**EXERCISE INSTRUCTIONS**: Copy the section of the diabetic retinopathy study text that opens with the words containing "Retrospective cohort study." and closes with "baseline clinical factors.", changing "retinal photography" to "fundus photography".

TEXT SECTION below:

To investigate the longitudinal relationship between diabetic retinal neurodegeneration and the progression of diabetic retinopathy (DR) by measuring macular ganglion cell–inner plexiform layer (mGCIPL) thickness in patients with type 2 diabetes (T2DM).

Retrospective cohort study.

T2DM patients with no DR or mild nonproliferative DR (NPDR) followed up for ≥4 years were included in this study. DR was graded according to retinal photography, and mean parafoveal mGCIPL thickness was measured using optical coherence tomography with at least a 6-month interval from baseline. Hazard ratios (HR) for predicting 2-step progression and development of proliferative DR (PDR) were calculated using Cox proportional hazard modeling using baseline clinical factors.

Of 87 eyes of T2DM patients, 39 (44.8%) exhibited 2-step DR progression and 6 (6.9%) experienced progression to PDR. Patients with DR progression exhibited longer T2DM duration, thinner mGCIPL, greater mGCIPL thinning rate, severe cardiac autonomic neuropathy (CAN), lower peripheral nerve-conduction velocity, and higher glycated hemoglobin A1c level. Multivariate regression modeling revealed that baseline mGCIPL thickness (HR = 0.94), mGCIPL thinning rate (HR = 1.924), CAN score (HR = 1.248), and conduction velocity of peripheral nerves (HR = 0.894) were significant predictive factors for DR progression (area under the curve = 0.92).

Progressive loss of mGCIPL is an independent risk factor for progression in early-stage DR. Further assessment of autonomic and peripheral nerve functions can increase sensitivity in predicting aggravation of DR in patients with T2DM.

End of TEXT SECTION.
DATA EXTRACTS below:

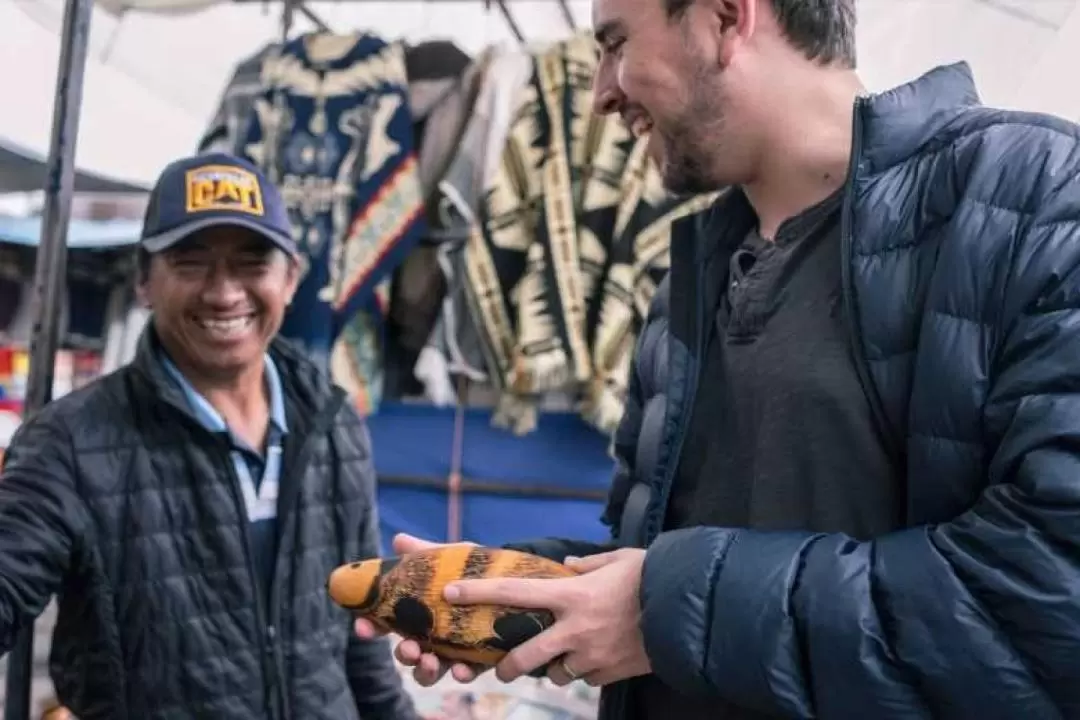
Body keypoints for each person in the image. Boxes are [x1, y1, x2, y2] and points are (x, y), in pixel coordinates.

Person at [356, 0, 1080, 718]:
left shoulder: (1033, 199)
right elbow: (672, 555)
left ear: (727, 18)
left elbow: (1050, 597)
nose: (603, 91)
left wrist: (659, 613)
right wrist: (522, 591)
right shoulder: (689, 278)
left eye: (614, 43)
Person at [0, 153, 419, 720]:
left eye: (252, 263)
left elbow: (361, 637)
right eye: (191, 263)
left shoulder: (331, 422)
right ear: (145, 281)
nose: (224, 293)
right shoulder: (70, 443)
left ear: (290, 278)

End of DATA EXTRACTS.
DATA EXTRACTS below:

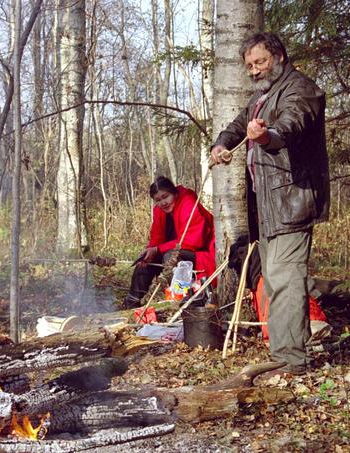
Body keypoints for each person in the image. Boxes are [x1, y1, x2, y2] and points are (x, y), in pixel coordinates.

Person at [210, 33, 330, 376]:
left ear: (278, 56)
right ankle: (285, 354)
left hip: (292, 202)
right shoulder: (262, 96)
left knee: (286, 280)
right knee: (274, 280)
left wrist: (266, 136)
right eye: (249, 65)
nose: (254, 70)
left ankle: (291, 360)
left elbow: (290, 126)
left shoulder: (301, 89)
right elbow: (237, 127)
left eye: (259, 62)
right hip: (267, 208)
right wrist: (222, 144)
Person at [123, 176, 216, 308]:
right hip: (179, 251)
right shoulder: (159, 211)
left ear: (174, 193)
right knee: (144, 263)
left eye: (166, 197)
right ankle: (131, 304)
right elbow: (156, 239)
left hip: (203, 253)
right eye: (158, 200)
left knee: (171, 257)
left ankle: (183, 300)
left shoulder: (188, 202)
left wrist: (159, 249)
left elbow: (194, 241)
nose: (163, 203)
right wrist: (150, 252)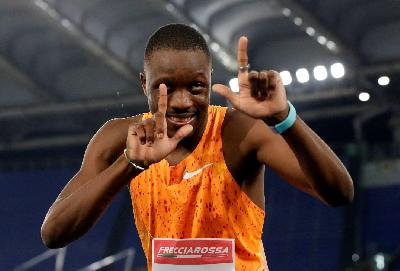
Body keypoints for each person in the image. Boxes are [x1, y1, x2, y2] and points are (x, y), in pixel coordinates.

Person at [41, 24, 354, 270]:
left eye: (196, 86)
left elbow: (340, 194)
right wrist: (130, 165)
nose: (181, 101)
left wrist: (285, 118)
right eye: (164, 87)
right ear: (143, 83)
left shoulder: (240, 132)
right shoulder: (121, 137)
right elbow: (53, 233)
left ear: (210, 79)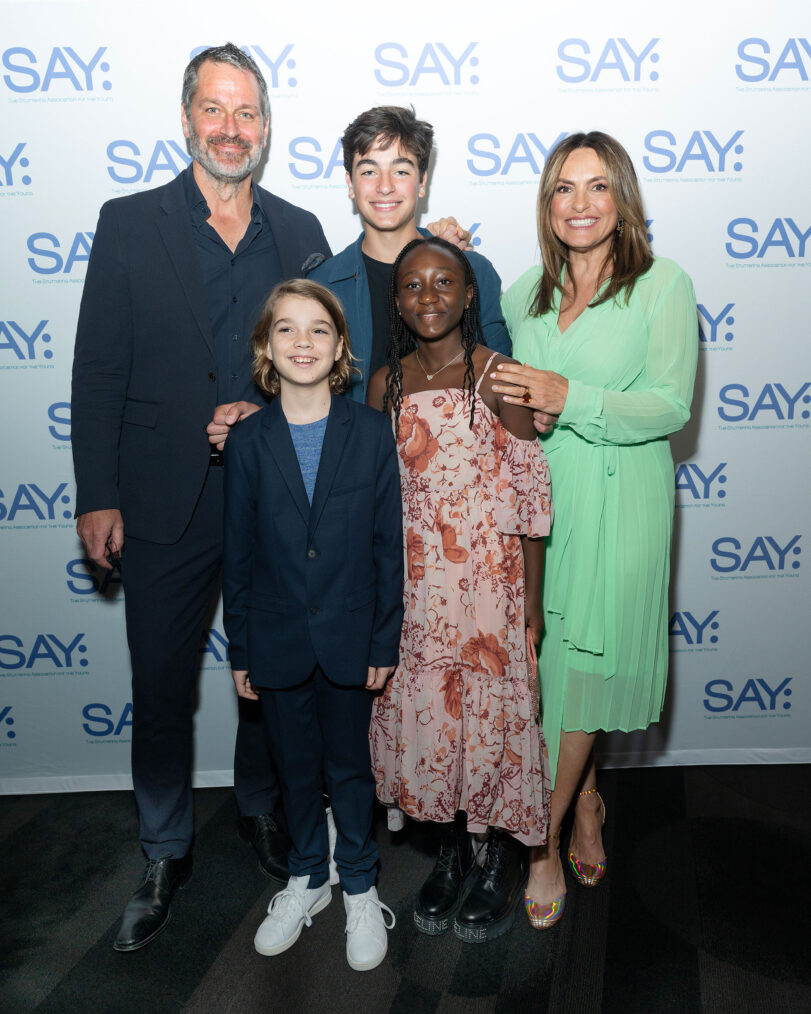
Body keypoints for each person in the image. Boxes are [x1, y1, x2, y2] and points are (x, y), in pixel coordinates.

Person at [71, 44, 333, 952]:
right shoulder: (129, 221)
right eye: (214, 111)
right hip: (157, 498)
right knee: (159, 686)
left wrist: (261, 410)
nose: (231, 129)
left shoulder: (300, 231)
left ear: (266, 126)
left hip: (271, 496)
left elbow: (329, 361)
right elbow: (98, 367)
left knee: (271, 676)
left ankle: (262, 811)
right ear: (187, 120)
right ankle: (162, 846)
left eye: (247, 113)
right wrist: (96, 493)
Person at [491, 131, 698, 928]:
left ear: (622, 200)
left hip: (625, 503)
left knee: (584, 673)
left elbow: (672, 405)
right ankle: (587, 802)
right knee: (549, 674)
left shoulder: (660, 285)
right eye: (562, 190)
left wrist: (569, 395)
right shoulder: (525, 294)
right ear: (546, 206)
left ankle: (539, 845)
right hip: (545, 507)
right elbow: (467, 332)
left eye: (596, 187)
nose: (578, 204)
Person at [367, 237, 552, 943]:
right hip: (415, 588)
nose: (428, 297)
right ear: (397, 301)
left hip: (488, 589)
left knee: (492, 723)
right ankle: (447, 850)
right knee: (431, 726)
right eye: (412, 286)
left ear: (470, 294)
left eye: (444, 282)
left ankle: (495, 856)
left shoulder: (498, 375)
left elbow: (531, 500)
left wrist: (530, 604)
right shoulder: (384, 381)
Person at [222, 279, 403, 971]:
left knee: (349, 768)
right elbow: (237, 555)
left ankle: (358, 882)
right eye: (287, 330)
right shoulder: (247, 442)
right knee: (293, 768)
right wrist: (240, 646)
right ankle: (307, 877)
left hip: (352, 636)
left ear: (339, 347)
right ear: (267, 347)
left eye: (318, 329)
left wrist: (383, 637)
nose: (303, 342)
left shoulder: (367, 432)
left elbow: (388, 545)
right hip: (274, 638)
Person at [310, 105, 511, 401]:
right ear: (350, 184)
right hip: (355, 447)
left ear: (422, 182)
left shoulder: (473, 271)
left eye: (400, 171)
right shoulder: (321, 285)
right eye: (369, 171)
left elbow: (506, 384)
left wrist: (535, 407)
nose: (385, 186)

End of DATA EXTRACTS.

**ANSWER SECTION**:
Retrospective cohort study.

T2DM patients with no DR or mild nonproliferative DR (NPDR) followed up for ≥4 years were included in this study. DR was graded according to fundus photography, and mean parafoveal mGCIPL thickness was measured using optical coherence tomography with at least a 6-month interval from baseline. Hazard ratios (HR) for predicting 2-step progression and development of proliferative DR (PDR) were calculated using Cox proportional hazard modeling using baseline clinical factors.